Inespérée, cette manne? «Inespérée est un euphémisme», répond Renée Myriam Larabie, coordonnatrice aux communications pour la Société de la Sclérose latérale amyotrophique du Québec. «On l'a plus ou moins vue venir, parce que c'est une initiative de la communauté. C'est parti de deux jeunes américains atteints de la SLA. À la fin de juillet et au début d'août, on voyait que ça prenait de l'importance sur les réseaux sociaux, et chez nous aussi. Ce n'est pas quelque chose qu'on avait prévu!», ajoute-t-elle.
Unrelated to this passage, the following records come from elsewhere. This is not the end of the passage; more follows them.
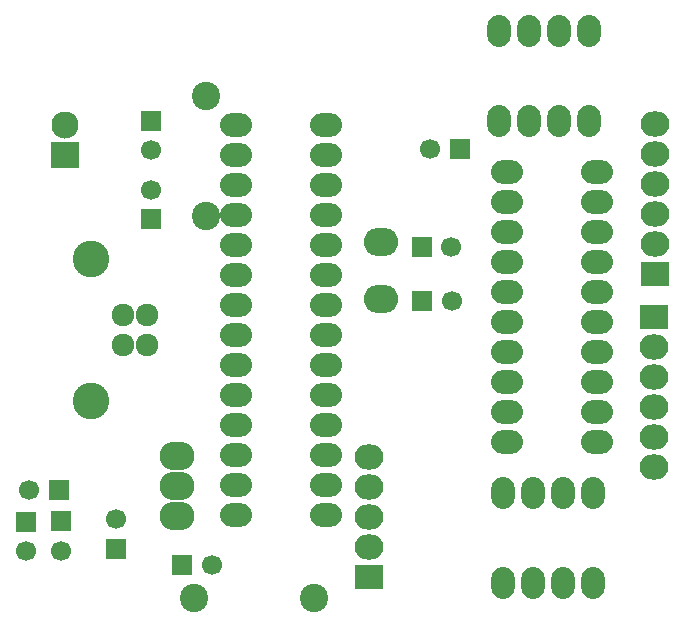
<source format=gbr>
G04 #@! TF.FileFunction,Soldermask,Bot*
%FSLAX46Y46*%
G04 Gerber Fmt 4.6, Leading zero omitted, Abs format (unit mm)*
G04 Created by KiCad (PCBNEW 4.0.6-e0-6349~53~ubuntu14.04.1) date Sun Apr 30 16:03:09 2017*
%MOMM*%
%LPD*%
G01*
G04 APERTURE LIST*
%ADD10C,0.100000*%
%ADD11R,1.700000X1.700000*%
%ADD12C,1.700000*%
%ADD13R,2.400000X2.300000*%
%ADD14C,2.300000*%
%ADD15C,1.924000*%
%ADD16C,3.100020*%
%ADD17R,2.432000X2.127200*%
%ADD18O,2.432000X2.127200*%
%ADD19C,2.398980*%
%ADD20O,2.700000X2.000000*%
%ADD21O,2.940000X2.432000*%
%ADD22O,2.000000X2.700000*%
%ADD23O,2.899360X2.398980*%
G04 APERTURE END LIST*
D10*
D11*
X114795300Y-117576600D03*
D12*
X117295300Y-117576600D03*
D11*
X114757200Y-113042700D03*
D12*
X117257200Y-113042700D03*
D11*
X117983000Y-104775000D03*
D12*
X115483000Y-104775000D03*
D11*
X91821000Y-110680500D03*
D12*
X91821000Y-108180500D03*
D11*
X94488000Y-139954000D03*
D12*
X96988000Y-139954000D03*
D11*
X91821000Y-102336600D03*
D12*
X91821000Y-104836600D03*
D11*
X88890000Y-138570000D03*
D12*
X88890000Y-136070000D03*
D11*
X81277460Y-136291320D03*
D12*
X81277460Y-138791320D03*
D11*
X84015580Y-133581140D03*
D12*
X81515580Y-133581140D03*
D11*
X84201000Y-136271000D03*
D12*
X84201000Y-138771000D03*
D13*
X84582000Y-105283000D03*
D14*
X84582000Y-102743000D03*
D15*
X91480000Y-118810000D03*
X91480000Y-121350000D03*
X89481020Y-121350000D03*
X89481020Y-118810000D03*
D16*
X86781000Y-114080520D03*
X86781000Y-126079480D03*
D17*
X110307120Y-140985240D03*
D18*
X110307120Y-138445240D03*
X110307120Y-135905240D03*
X110307120Y-133365240D03*
X110307120Y-130825240D03*
D17*
X134467600Y-115364260D03*
D18*
X134467600Y-112824260D03*
X134467600Y-110284260D03*
X134467600Y-107744260D03*
X134467600Y-105204260D03*
X134467600Y-102664260D03*
D17*
X134439660Y-118968520D03*
D18*
X134439660Y-121508520D03*
X134439660Y-124048520D03*
X134439660Y-126588520D03*
X134439660Y-129128520D03*
X134439660Y-131668520D03*
D19*
X95504000Y-142748000D03*
X105664000Y-142748000D03*
X96469200Y-100228400D03*
X96469200Y-110388400D03*
D20*
X106680000Y-135750000D03*
X106680000Y-133210000D03*
X106680000Y-130670000D03*
X106680000Y-128130000D03*
X106680000Y-125590000D03*
X106680000Y-123050000D03*
X106680000Y-120510000D03*
X106680000Y-117970000D03*
X106680000Y-115430000D03*
X106680000Y-112890000D03*
X106680000Y-110350000D03*
X106680000Y-107810000D03*
X106680000Y-105270000D03*
X106680000Y-102730000D03*
X99060000Y-102730000D03*
X99060000Y-105270000D03*
X99060000Y-107810000D03*
X99060000Y-110350000D03*
X99060000Y-112890000D03*
X99060000Y-115430000D03*
X99060000Y-117970000D03*
X99060000Y-120510000D03*
X99060000Y-123050000D03*
X99060000Y-125590000D03*
X99060000Y-128130000D03*
X99060000Y-130670000D03*
X99060000Y-133210000D03*
X99060000Y-135750000D03*
D21*
X94070000Y-133240000D03*
X94070000Y-135780000D03*
X94070000Y-130700000D03*
D22*
X128905000Y-94742000D03*
X126365000Y-94742000D03*
X123825000Y-94742000D03*
X121285000Y-94742000D03*
X121285000Y-102362000D03*
X123825000Y-102362000D03*
X126365000Y-102362000D03*
X128905000Y-102362000D03*
X129286000Y-133858000D03*
X126746000Y-133858000D03*
X124206000Y-133858000D03*
X121666000Y-133858000D03*
X121666000Y-141478000D03*
X124206000Y-141478000D03*
X126746000Y-141478000D03*
X129286000Y-141478000D03*
D20*
X129616200Y-129527300D03*
X129616200Y-126987300D03*
X129616200Y-124447300D03*
X129616200Y-121907300D03*
X129616200Y-119367300D03*
X129616200Y-116827300D03*
X129616200Y-114287300D03*
X129616200Y-111747300D03*
X129616200Y-109207300D03*
X129616200Y-106667300D03*
X121996200Y-106667300D03*
X121996200Y-109207300D03*
X121996200Y-111747300D03*
X121996200Y-114287300D03*
X121996200Y-116827300D03*
X121996200Y-119367300D03*
X121996200Y-121907300D03*
X121996200Y-124447300D03*
X121996200Y-126987300D03*
X121996200Y-129527300D03*
D23*
X111290100Y-117464840D03*
X111290100Y-112582960D03*
M02*

</source>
Soixante-dix pour cent de l'argent amassé est destiné à la recherche et 30 % est dédié aux services aux gens atteints, à leur entourage et aux aidants. «Après le défi du seau d'eau, nous sommes confrontés au défi de la pérennité pour maintenir nos projets», indique Mme Larabie en énumérant les autres activités de financement de la Société, dont une marche et un défi cycliste.

Même si le Défi du seau d'eau glacée ne connaîtra probablement pas de prise 2, ses dividendes demeurent plus que monétaires. «Le plus gros enjeu aura été d'accroître la connaissance de la maladie, de sensibiliser. Je crois que plusieurs personnes auront été sensibilisées et garderont un intérêt pour la cause», soutient Mme Larabie.